In that complex opening sentence, with a good many static phrases brought together with surprise and swiftness, we have this one fact: that having a poor relation and having to meet him, you’re embarrassed and you feel like cursing. Let’s say your sister has married someone you see as a nebbish and you have to meet her sometimes in company with her husband. Well, you can, if you have some energy, have a little sympathy for your sister, and even, if you’re very imaginative, a little sympathy for your not-so-well-doing brother-in-law. In the meantime, there can be all kinds of disagreeableness.
And it shouldn’t be at all. No person in this world ought to be ashamed because of how little money he has. He may not be able to buy everything, but there ought to be no shame.
It is a tremendous attack on the meaning of man that this situation should be. It exists very much. And if the profit system goes, people will have disagreements but not just in this way. This is a kind of piddling disagreement. It’s very interesting, and it gets into novels: Oh, your brother is coming from Minneapolis—the one who, shall we say, is unfortunate?
He Comes, & There’s Embarrassment
Then Lamb describes the poor relation:
He is known by his knock. Your heart telleth you “That is Mr. ——.” A rap, between familiarity and respect; that demands, and, at the same time, seems to despair of, entertainment.

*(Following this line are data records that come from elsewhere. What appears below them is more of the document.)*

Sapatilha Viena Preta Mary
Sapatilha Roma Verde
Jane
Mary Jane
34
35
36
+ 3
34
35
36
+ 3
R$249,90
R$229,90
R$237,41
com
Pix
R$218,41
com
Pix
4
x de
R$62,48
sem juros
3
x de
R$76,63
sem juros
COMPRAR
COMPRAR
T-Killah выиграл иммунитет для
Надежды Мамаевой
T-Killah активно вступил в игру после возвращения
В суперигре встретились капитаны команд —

The poor relation doesn’t know what to do. When people have less money than the people around them, they don’t know what to do. There are some girls in a Junior League whose bankroll is junior too. And there are persons in the Ivy League to whom money hasn’t clung as well as the ivy.
“He entereth smiling, and—embarrassed.” People know that maybe he wouldn’t be visiting if he didn’t have to.
He holdeth out his hand to you to shake, and—draweth it back again. He casually looketh in about dinner time—when the table is full. He offereth to go away, seeing you have company—but is induced to stay. He filleth a chair, and your visitor’s two children are accommodated at a side table….He calleth you by your Christian name, to imply that his other is the same with your own. He is too familiar by half, yet you wish he had less diffidence.
This embarrassment, which has occurred ever so often in what is called society, needn’t occur. There’s a phrase very well known in English, shabby-genteel. It’s in the title of a long story by Thackeray, “A Shabby Genteel Story.” Gissing deals with the subject, and I may read one of his stories in which there’s a rift between one’s education and how much money one has. It was a favorite theme of Gissing.
Name-Dropping
“He calleth you by your Christian name.” This matter of first names is related to being a name-dropper. Often there is something so sad about that. A person is not doing so well but some of the names he knows are magnificent: I have been among those, / The well-heeled magnificos.
When he goeth away, you dismiss his chair into a corner, as precipitately as possible, and feel fairly rid of two nuisances.
It’s an awful thing, but it’s hard for people to like the unlucky. In Latin, the word for unlucky, infelix, is taken to mean almost wicked.
It is very hard to bear the idea that people still want to uphold a way of making money and having money and distributing money that makes for a situation like this.